Joseph Gifford's 1947 work "The Pursued," also on the program, required an entirely different approach. "I spent quite a while trying to track the choreographer down, and then found that he was actually teaching conducting in Boston," said Wiley. Gifford came out of the New Dance Group, which Wiley described as "a leftist workingman's group of choreographers who wanted to make dance about things that mattered." "The Pursuit" was Gifford's reaction to viewing the Picasso painting "Guernica," a depiction of the bombing of the city of Guernica during the Spanish Civil War. Now 88, the choreographer came to Seattle to set his original choreography on CDC. Wiley spent time interviewing him and plans to make a DVD about him and the work.
The October concert also includes work from more contemporary choreographers: Twyla Tharp's "Fugue" (1970), David Dorfman and Dan Froot's "Bull" (1994) and Doug Elkins' "Center My Heart" (1995) — representing a full century of dance. It will be performed by current company members Catherine Cabeen, Louis Gervais, Jamie Hall, Matthew Henley, Elizabeth Lentz and Tonya Lockyer.
Treasured memories
Looking back over 20 seasons, Wiley mentioned a few favorites. "The work by Dore Hoyer ['Affectos Humanos'] was stunning, and every moment of working on it was just a revealing moment about humanity. The Graham work, 'Primitive Mysteries,' which I had only seen on video when I was in NY, was magical for me. The Michio Ito work ['Five Dance Poems'] was a wonderful cross-cultural journey and interesting view into modern dance heritage."

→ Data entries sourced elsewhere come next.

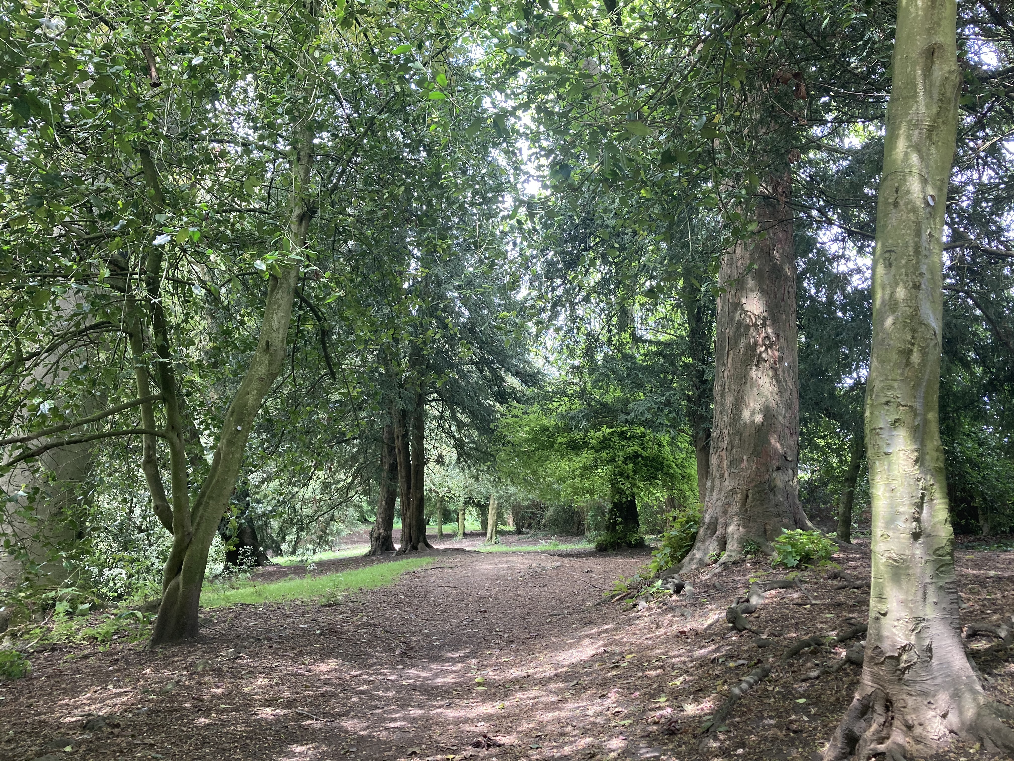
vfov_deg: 49.7
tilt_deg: +9.1
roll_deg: -4.7
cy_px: 380
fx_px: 820
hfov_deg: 63.4
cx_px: 507
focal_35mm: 28
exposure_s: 1/72
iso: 80
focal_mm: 3.99
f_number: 1.8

And she remembered some of the challenges of one of the company's most ambitious undertakings, CDC's 1998 remounting of Nijinsky's controversial 1912 classic, "L'Après midi d'une faune (Afternoon of a Faun)." "There was quite a controversy going on at the time over what was authentic. So we negotiated with a woman who did the notation, who was speaking for the family. The question of what was accurate had to be done overseas and by video, and it was just very difficult to negotiate all of that. We didn't really have the right to perform it until we got the final OK — it was very close to opening night!"
"In the course of it, I had to go through some soul searching about what I believed was really the authentic work, and I think that's sort of the philosophical question that I have to confront all the time: Is the intent to be accurate the bottom line, in an art form as ephemeral as ours?"

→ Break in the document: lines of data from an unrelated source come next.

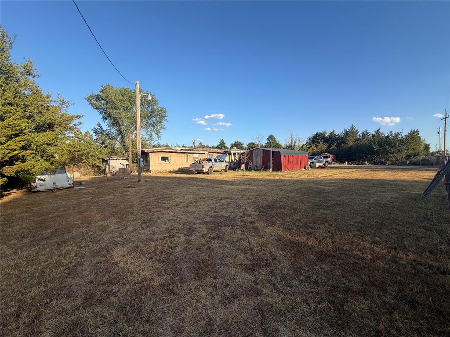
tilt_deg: -3.8
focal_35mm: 14
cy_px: 168
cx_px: 225
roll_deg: +0.3
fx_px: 182
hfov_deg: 102.1
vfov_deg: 85.7
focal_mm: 2.22
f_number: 2.2
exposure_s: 1/742
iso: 40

Wiley is already busily planning the next few years of CDC, shaping ideas for a program about choreographers concerned with sociopolitical issues (inspired by her work with Gifford), as well as a celebration of Alwin Nikolais' centennial.

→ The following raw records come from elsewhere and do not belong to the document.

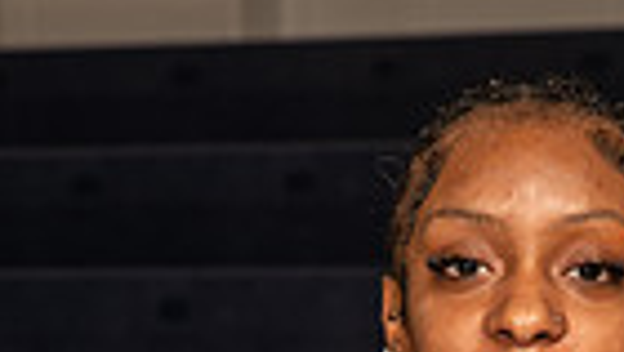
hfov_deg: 9.1
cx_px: 539
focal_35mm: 236
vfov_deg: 5.0
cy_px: 927
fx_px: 3908
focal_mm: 70
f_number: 7.1
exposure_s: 1/320
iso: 400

But she's also keeping an eye out for unexpected inspiration. "I've gotten more recently interested in every year trying to find something that's more obscure, not less important but more obscure or more difficult to get. As each year passes, those old dances are more likely to be lost. I've stated in the last 10 years, my new mission is just to be trying to take heed of more marginal dances that for one reason or another are close to extinction and trying to make sure that doesn't happen."